Творческая жадность у Юрского почти ненасытна. Иногда мне кажется, что, если бы ему разрешили, он бы переиграл во всех спектаклях все роли. Перевоплощение — самое его естественное, вполне повседневное состояние. Ему ничего не стоит в один и тот же вечер, отыграв большой и очень ответственный спектакль, не переводя дыхания, примчаться во Дворец искусств и там вдвоем со своей замечательной партнершей, одной из самых тонких ленинградских актрис Зинаидой Шарко, сыграть несколько очень разных по настроению миниатюр. В «Идеалистке» он на протяжении четверти часа преображается из грубоватого нескладного парня в солидного профессора, чтобы тут же снова явиться уже сыном этого профессора, лиричным увальнем, наивным и трогательным.
А затем, после этой прозрачной психологической вещи, еще не остыв от нее, Юрский выходит в злой, беспощадной карикатуре. Ему достаточно выпятить грудь колесом, так, чтобы вылезла колом крахмальная белая манишка, вбить голову прямо в скособоченные плечи, как будто она и выросла непосредственно из туловища, высунуть вперед несуразные, торчащие граблями руки, и все — портрет готов. На этом неуклюжем и почему-то разросшемся в ширину куске мяса прорезаны, как у человека, глаза, рот, отверстия для носа. Но в нем нет и подобия человеческой мысли. Тупое самодовольство оттопырило губу застывшей ухмылкой. Взгляд остановившийся, глупый. И даже глупость в нем неподвижная, монументальная. Эстрадный куплетист-ремесленник не то что высмеян в резком шарже — уничтожен. А длится эта меткая и злая пародия и всего-то минуты полторы, максимум две.

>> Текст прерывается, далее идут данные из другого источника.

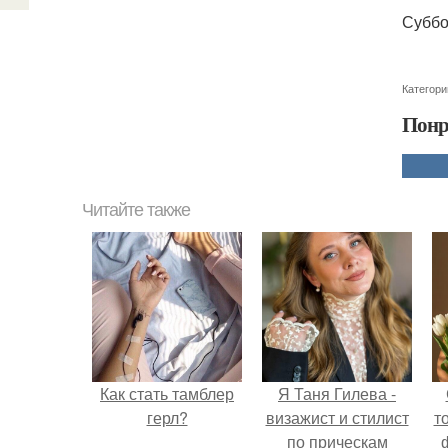
Суббот
Категори
Понр
Читайте также
Как стать тамблер
Я Таня Гилева -
герл?
визажист и стилист
т
по прическам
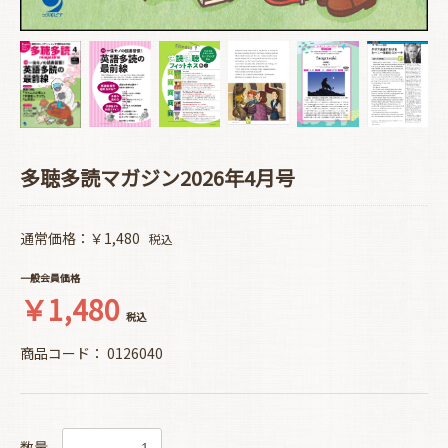
多聴多読マガジン2026年4月号
通常価格：￥1,480
税込
一般会員価格
￥1,480
税込
商品コード：
0126040
数量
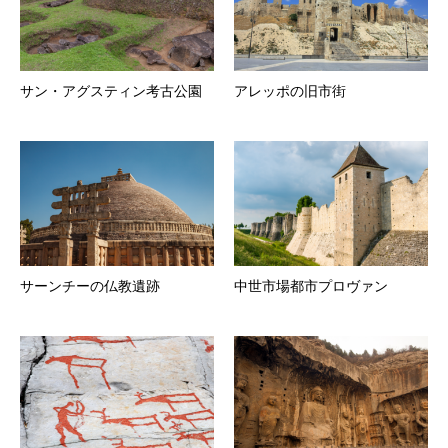
サン・アグスティン考古公園
アレッポの旧市街
サーンチーの仏教遺跡
中世市場都市プロヴァン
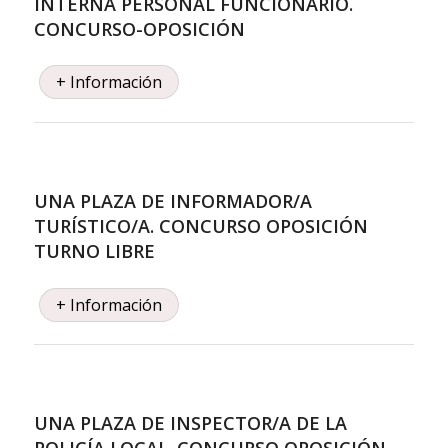
INTERNA PERSONAL FUNCIONARIO.
CONCURSO-OPOSICIÓN
+ Información
UNA PLAZA DE INFORMADOR/A
TURÍSTICO/A. CONCURSO OPOSICIÓN
TURNO LIBRE
+ Información
UNA PLAZA DE INSPECTOR/A DE LA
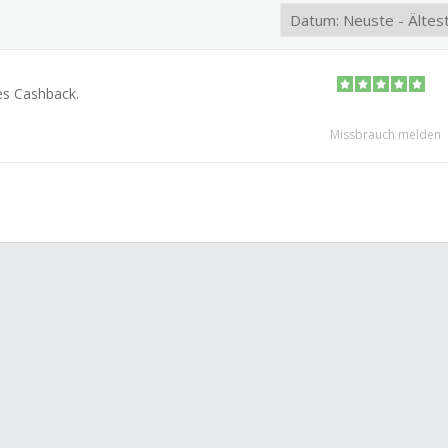
es Cashback.
Missbrauch melden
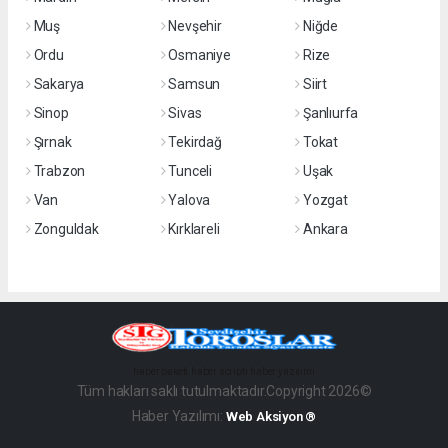
Muş
Nevşehir
Niğde
Ordu
Osmaniye
Rize
Sakarya
Samsun
Siirt
Sinop
Sivas
Şanlıurfa
Şırnak
Tekirdağ
Tokat
Trabzon
Tunceli
Uşak
Van
Yalova
Yozgat
Zonguldak
Kırklareli
Ankara
haber paketi
haber scripti
haber yazılımı
Tüm hakları saklı tutulmaktadır.Copyright 2026©
Haber Yazılımı:
Web Aksiyon ®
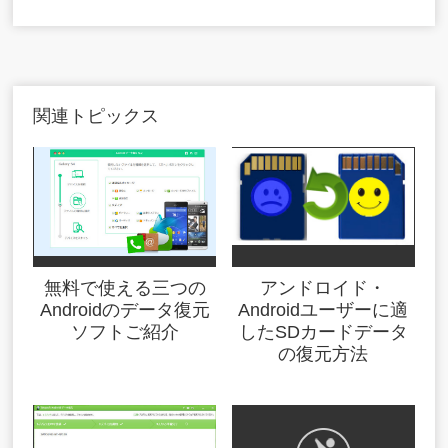
関連トピックス
無料で使える三つの
アンドロイド・
Androidのデータ復元
Androidユーザーに適
ソフトご紹介
したSDカードデータ
の復元方法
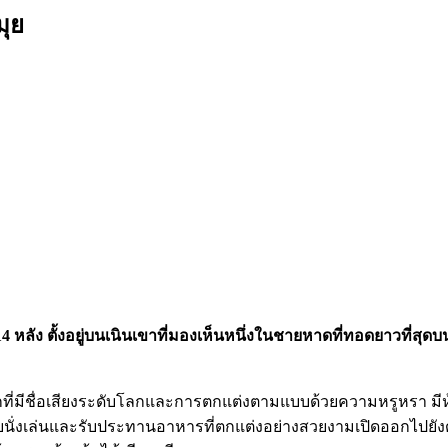
มุย
ั้ง 14 หลัง ตั้งอยู่บนเนินเขาที่มองเห็นหนึ่งในชายหาดที่ทอดยา
ที่มีชื่อเสียงระดับโลกและการตกแต่งตามแบบด้วยความหรูหรา มีห้อ
สำหรับนั่งเล่นและรับประทานอาหารที่ตกแต่งอย่างสวยงามเปิดออกไ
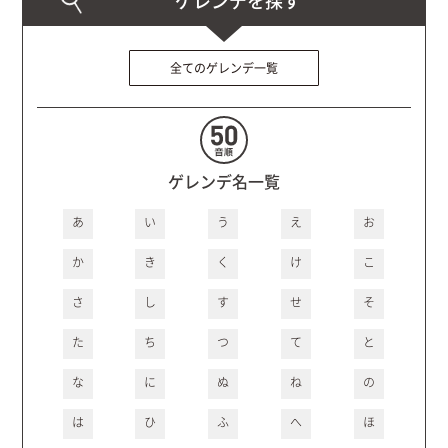
全てのゲレンデ一覧
ゲレンデ名一覧
あ
い
う
え
お
か
き
く
け
こ
さ
し
す
せ
そ
た
ち
つ
て
と
な
に
ぬ
ね
の
は
ひ
ふ
へ
ほ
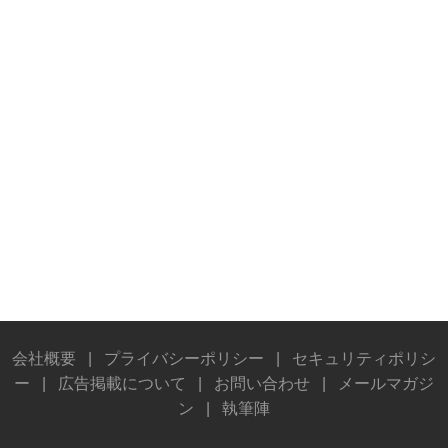
会社概要
|
プライバシーポリシー
|
セキュリティポリシ
ー
|
広告掲載について
|
お問い合わせ
|
メールマガジ
ン
|
執筆陣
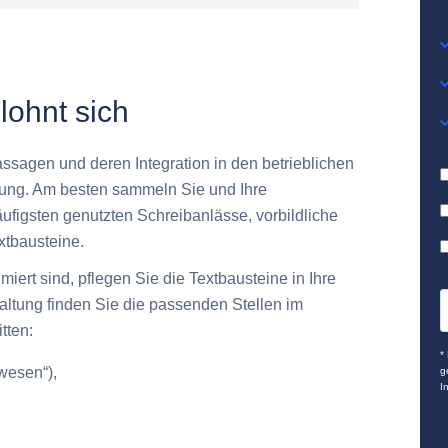
lohnt sich
ssagen und deren Integration in den betrieblichen
tung. Am besten sammeln Sie und Ihre
ufigsten genutzten Schreibanlässe, vorbildliche
xtbausteine.
miert sind, pflegen Sie die Textbausteine in Ihre
tung finden Sie die passenden Stellen im
tten:
*
wesen“),
g
I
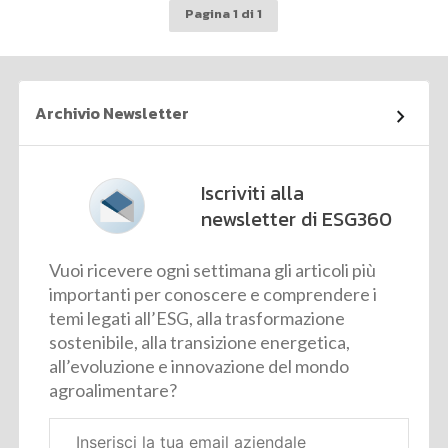
Pagina 1 di 1
Archivio Newsletter
Iscriviti alla
newsletter di ESG360
Vuoi ricevere ogni settimana gli articoli più
importanti per conoscere e comprendere i
temi legati all’ESG, alla trasformazione
sostenibile, alla transizione energetica,
all’evoluzione e innovazione del mondo
agroalimentare?
Email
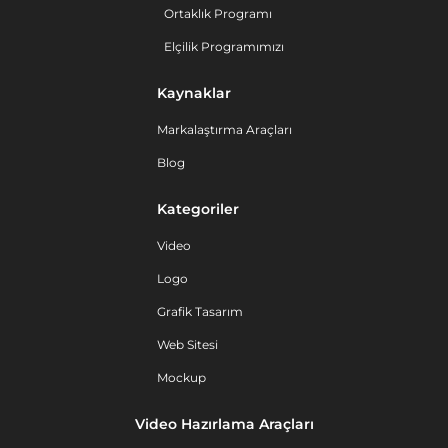
Ortaklık Programı
Elçilik Programımızı
Kaynaklar
Markalaştırma Araçları
Blog
Kategoriler
Video
Logo
Grafik Tasarım
Web Sitesi
Mockup
Video Hazırlama Araçları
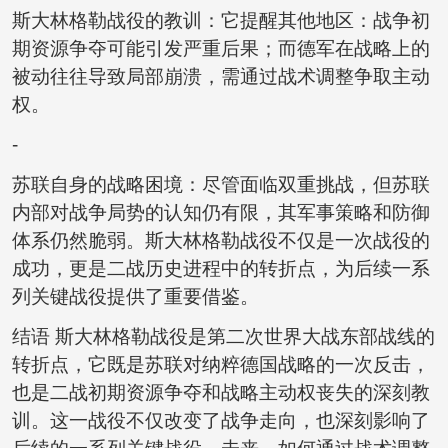
斯大林格勒战役的教训：它提醒其他地区：战争初
期资源争夺可能引发严重后果；而德军在战略上的
被动往往导致局部崩溃，需通过战术调整争取主动
权。
-
苏联自身的战略困境：尽管面临双重挑战，但苏联
内部对战争局势的认知仍有限，其军事策略和防御
体系仍然脆弱。斯大林格勒战役不仅是一次战役的
成功，更是二战历史进程中的转折点，为后续一系
列关键战役提供了重要借鉴。
结语 斯大林格勒战役是第二次世界大战东部战线的
转折点，它既是苏联对纳粹德国战略的一次反击，
也是二战初期资源争夺和战略主动权丧失的深刻教
训。这一战役不仅改变了战争走向，也深刻影响了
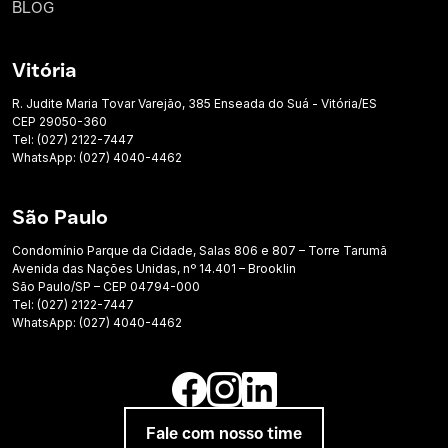
BLOG
Vitória
R. Judite Maria Tovar Varejão, 385 Enseada do Suá - Vitória/ES
CEP 29050-360
Tel: (027) 2122-7447
WhatsApp: (027) 4040-4462
São Paulo
Condomínio Parque da Cidade, Salas 806 e 807 – Torre Tarumã
Avenida das Nações Unidas, nº 14.401 – Brooklin
São Paulo/SP – CEP 04794-000
Tel: (027) 2122-7447
WhatsApp: (027) 4040-4462
Fale com nosso time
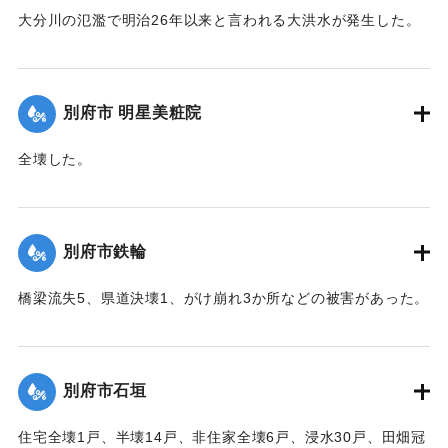
大分川の氾濫で明治26年以来と言われる大洪水が発生した。
｜固有コード:
00520086
堤防決壊5か所350メートル、道路決壊13か所300メートル、
稲倒伏200町歩、埋没1町歩、床下浸水62戸、床上浸水41戸な
どの被害があった。
別府市 明星美粧院
【出典：大分合同新聞 1951年10月16日朝刊2面】
全壊した。
｜固有コード:
00520087
【出典：大分合同新聞 1951年10月16日夕刊2面】
｜固有コード:
00520080
別府市鉄輪
橋梁流失5、県道決壊1、がけ崩れ3か所などの被害があった。
【出典：大分合同新聞 1951年10月16日夕刊2面】
｜固有コード:
00520081
別府市石垣
住宅全壊1戸、半壊14戸、非住家全壊6戸、浸水30戸、田畑冠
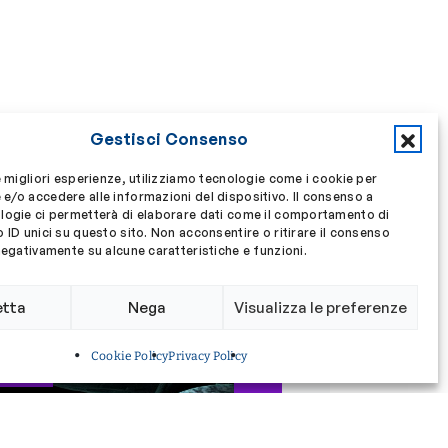
Gestisci Consenso
e migliori esperienze, utilizziamo tecnologie come i cookie per
e/o accedere alle informazioni del dispositivo. Il consenso a
logie ci permetterà di elaborare dati come il comportamento di
 ID unici su questo sito. Non acconsentire o ritirare il consenso
negativamente su alcune caratteristiche e funzioni.
Tutti gli Approfondimenti
etta
Nega
Visualizza le preferenze
Cookie Policy
Privacy Policy
CERCA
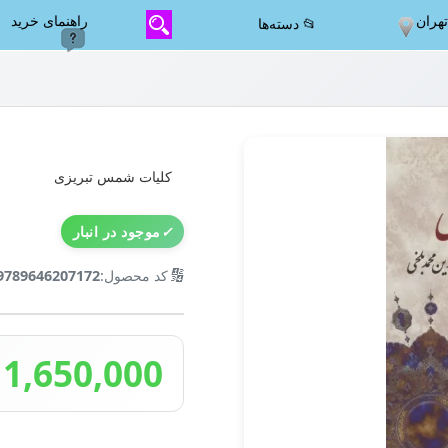
هران
راهنمای خرید
📂 دسته‌ها
کلیات شمس تبریزی
✓
موجود در انبار
🔢
کد محصول:
9789646207172
1,650,000 تومان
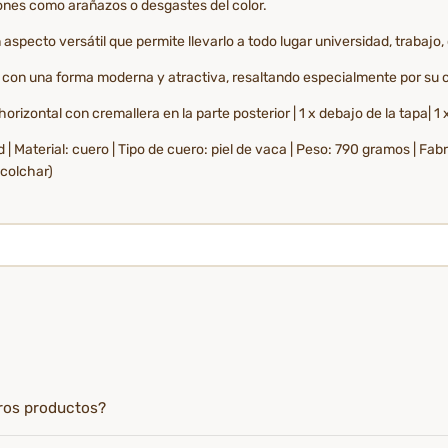
iones como arañazos o desgastes del color.
specto versátil que permite llevarlo a todo lugar universidad, trabajo, o
 con una forma moderna y atractiva, resaltando especialmente por su 
orizontal con cremallera en la parte posterior | 1 x debajo de la tapa| 1 
d | Material: cuero | Tipo de cuero: piel de vaca | Peso: 790 gramos | F
acolchar)
tros productos?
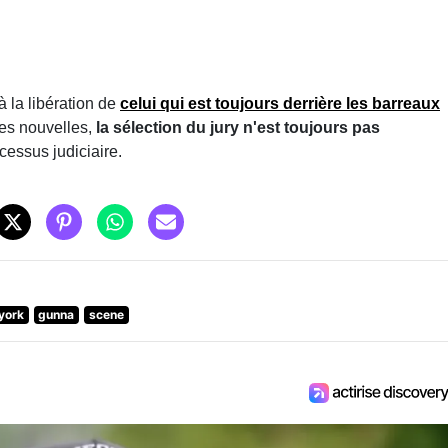
à la libération de
celui qui est toujours derrière les barreaux
res nouvelles,
la sélection du jury n'est toujours pas
rocessus judiciaire.
york
gunna
scene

Сергей Юрский занят чуть не во всех спектаклях Большого драматического театра, где он работает, сравнительно часто снимается в кино, много выступает в телевизионных постановках. Но всего этого ему мало. Его энергия еще остается неизрасходованной. Он то приготовит самостоятельный монтаж трагедии Шекспира «Юлий Цезарь», то выступит на сцене с «Графом Нулиным» Пушкина, а то еще с полной, как всегда, отдачей будет репетировать новый номер ленинградской «капустной» бригады, в которой он один из самых непременных и инициативных участников.
Интенсивность Юрского — сущность его натуры. Он не из тех, кто стремится набрать работу «числом поболее, ценою подешевле», такую, чтобы как можно больше успеть и как можно меньше истратить сил. Юрский в любую свою работу вкладывает всего себя, и всякий раз, из всякого пустяка старается извлечь всю глубину содержания. Для него каждая роль, и не только в театре, но даже рассчитанная на одно-единственное исполнение, превращается в жизненный этап. ‹…›
Правда характера достигается у Юрского не простой достоверностью, а органичным единством всех составных жизненных элементов. Недаром сам Юрский говорит о своих героях, что плохое не дается им даром, что злой обязательно томится своим злом, а хорошее приходит к человеку через трудное. Ничего от этой сложности, — залога глубокого психологического искусства, как бы ни была остра его форма, — нет в Никите — симпатичном и темпераментном рубаке. Таким и играет его Юрский. Зато в большинстве созданий актера, самых разных, от наивных мечтателей до холодных убийц, сложность характера не только результат удачи актера, но и первое ее условие. ‹…›
Юрский — актер на редкость профессиональный. Он владеет законами сценического мастерства с завидной свободой и виртуозной техникой. Но профессионализм, ранний и непрерывно совершенствующийся, не убивает в нем непосредственности «черновика» и наивной способности все открывать заново. Я могу себе представить, что у Юрского случится неудача, — у кого же их не бывает! — но я никак не могу себе представить его равнодушным или упоенным собой.
Он — весь в движении. И если нельзя, да едва ли и нужно предсказывать, в каком или, вернее, в каких направлениях он пойдет, одно можно сказать безошибочно: он будет идти.
Остановка ему противопоказана.
Беньяш Р. Сергей Юрский // Беньяш Р. Без грима и в гриме. Очерки о ленинградских актерах. М.; Л.: Искусство, 1965.